**SUPPLIED PASSAGE**
- - -
Header based stateless token authentication for JAX-RS

Authentication is a topic that comes up often for web applications. The Java EE spec supports authentication for those via the Servlet and JASPIC specs, but doesn't say too much about how to authenticate for JAX-RS.

Luckily JAX-RS is simply layered on top of Servlets, and one can therefore just use JASPIC's authentication modules for the Servlet Container Profile. There's thus not really a need for a separate REST profile, as there is for SOAP web services.

While using the same basic technologies as authentication modules for web applications, the requirements for modules that are to be used for JAX-RS are a bit different.

JAX-RS is often used to implement an API that is used by scripts. Such scripts typically do not engage into an authentication dialog with the server, i.e. it's rare for an API to redirect to a form asking for credentials, let alone asking to log-in with a social provider.

An even more fundamental difference is that in web apps it's commonplace to establish a session for among others authentication purposes. While possible to do this for JAX-RS as well, it's not exactly a best practice. Restful APIs are supposed to be fully stateless.

To prevent the need for going into an arbitrary authentication dialog with the server, it's typically for scripts to send their credentials upfront with a request. For this BASIC authentication can be used, which does actually initiates a dialog albeit a standardised one. An other option is to provide a token as either a request parameter or as an HTTP header. It should go without saying that in both these case all communication should be done exclusively via https.

Preventing a session to be created can be done in several ways as well. One way is to store the authentication data in an encrypted cookie instead of storing that data in the HTTP session. While this surely works it does feel somewhat weird to "blindly" except the authenticated identity from what the client provides. If the encryption is strong enough it *should* be okayish, but still. Another method is to quite simply authenticate every time over again with each request. This however has its own problem, namely the potential for bad performance. An in-memory user store will likely be very fast to authenticate against, but anything involving an external system like a database or ldap server probably is not.

The performance problem of authenticating with each request can be mitigated though by using an authentication cache. The question is then whether this isn't really the same as creating a session?

While both an (http) session and a cache consume memory at the server, a major difference between the two is that a session is a store for all kinds of data, which includes state, but a cache is only about data locality. A cache is thus by definition never the primary source of data.

What this means is that we can throw data away from a cache at arbitrary times, and the client won't know the difference except for the fact its next request may be somewhat slower. We can't really do that with session data. Setting a hard limit on the size of a cache is thus a lot easier for a cache then it is for a session, and it's not mandatory to replicate a cache across a cluster.

Still, as with many things it's a trade off; having zero data stored at the server, but having a cookie send along with the request and needing to decrypt that every time (which for strong encryption can be computational expensive), or having some data at the server (in a very manageable way), but without the uneasiness of directly accepting an authenticated state from the client.

Here we'll be giving an example for a general stateless auth module that uses header based token authentication and authenticates with each request. This is combined with an application level component that processes the token and maintains a cache. The auth module is implemented using JASPIC, the Java EE standard SPI for authentication. The example uses a utility library that I'm incubating called OmniSecurity. This library is not a security framework itself, but provides several convenience utilities for the existing Java EE security APIs. (like OmniFaces does for JSF and Guava does for Java)
- - -
**DATA EXCERPT**
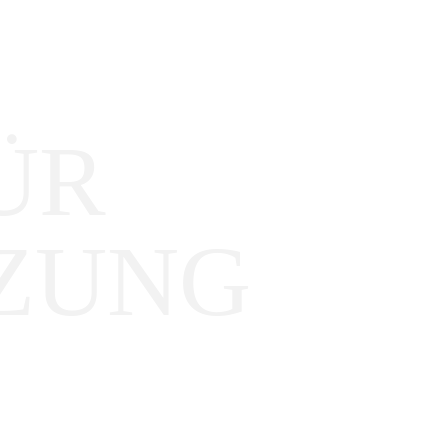
ÜR
ZUNG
- - -
**EXERCISE INSTRUCTIONS**
(1) Answer these from the text on token authentication for JAX-RS:
(a) Which two specs does Java EE use to support authentication for web applications?
(b) What problem can come from authenticating again with every request?
(c) What is the utility library used in the example called?
(2) Carry on the text about token authentication for JAX-RS from its final sentence.
The listing has no connection to the text on JAX-RS authentication.

**ANSWERS**
(1)
(a) The Servlet and JASPIC specs.
(b) Potentially bad performance.
(c) OmniSecurity.

(2)
One caveat is that the example assumes CDI is available in an authentication module. In practice this is the case when running on JBoss, but not when running on most other servers. Another caveat is that OmniSecurity is not yet stable or complete. We're working towards an 1.0 version, but the current version 0.6-ALPHA is as the name implies just an alpha version.

The module itself look as follows:

public class TokenAuthModule extends HttpServerAuthModule {
    private final static Pattern tokenPattern = compile("OmniLogin\\s+auth\\s*=\\s*(.*)");
    public AuthStatus validateHttpRequest(HttpServletRequest request, HttpServletResponse response, HttpMsgContext httpMsgContext) throws AuthException {
        String token = getToken(request);
        if (!isEmpty(token)) {
            // If a token is present, authenticate with it whether this is strictly required or not.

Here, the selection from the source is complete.